___ Source passage ___

Mike Antolini, 2008 U.S. Open Championship manager, says it’s safe to assume more than half of the people on-site will have traveled from outside of the county to attend the Open. “Given San Diego’s popularity as a tourist attraction, it will become even more of a ‘destination Open’ than in previous years,” he says. “Those coming will leave wanting to come back for a vacation in the following years, which is why we believe the economic impact the championship has on San Diego will be even greater than usual.”
Hotel-room prices have commonly escalated by at least $100 per night beyond their normal rates. That’s not as bad as at the recent Super Bowl in Phoenix, where motels typically charging $120 per night in February were commanding $700—and still sold out their rooms. Some opportunistic residents are taking advantage of sold-out hotels by renting their homes to visitors—some for exorbitant fees. A quick look at Craigslist.com reveals visitors can rent condos in La Jolla for about $1,000 per bedroom for the week, all the way up to $30,000 for a five-bedroom “estate.” A two-bedroom Coronado house can net $5,400, while a two-bedroom Oceanside condo will go to the first $2,000 bidder.
If he weren’t vying for Open tickets himself, Lomas Santa Fe real estate broker Al Salsberg says he and his wife would consider taking a week-long vacation while renting their house and car to Open fans. “It would be pretty profitable,” says Salsberg. “I might be dreaming in color, though I’m sure it’s being done. Every city that hosts an Open or large event like that goes through price extortion. At Augusta [Georgia’s home of the coveted Masters tournament], some residents live off what they get on Masters week rent. It’s enough to sustain them for the whole year.”
Don’t expect that type of income here. But it is the mentality in an Open market.

___

● Task: According to the passage on the 2008 U.S. Open in San Diego, how much were motels that usually charge $120 a night in February getting during the recent Super Bowl in Phoenix? The listing is separate material with no connection to the passage on the 2008 U.S. Open.

___ Dataset extract ___

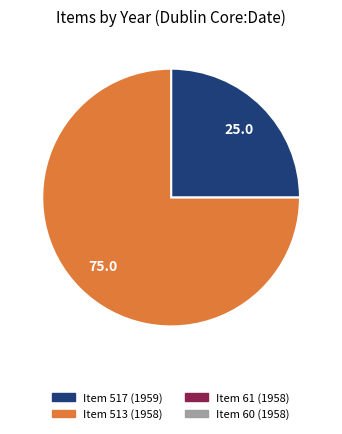

Is there any slice that represents more than half of the pie?

Yes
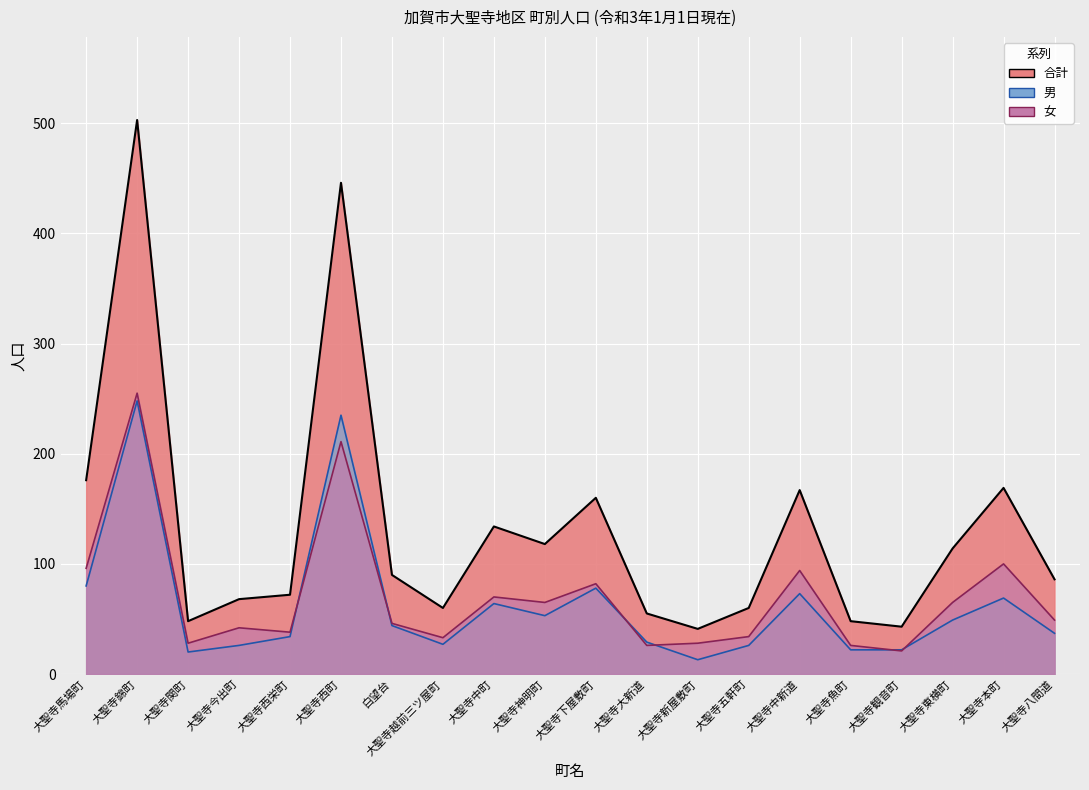

Is the value of 合計 at 大聖寺西町 greater than the value of 男 at 大聖寺西栄町?

Yes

___

● Answer to the exercise: $700 per night, and they still sold out.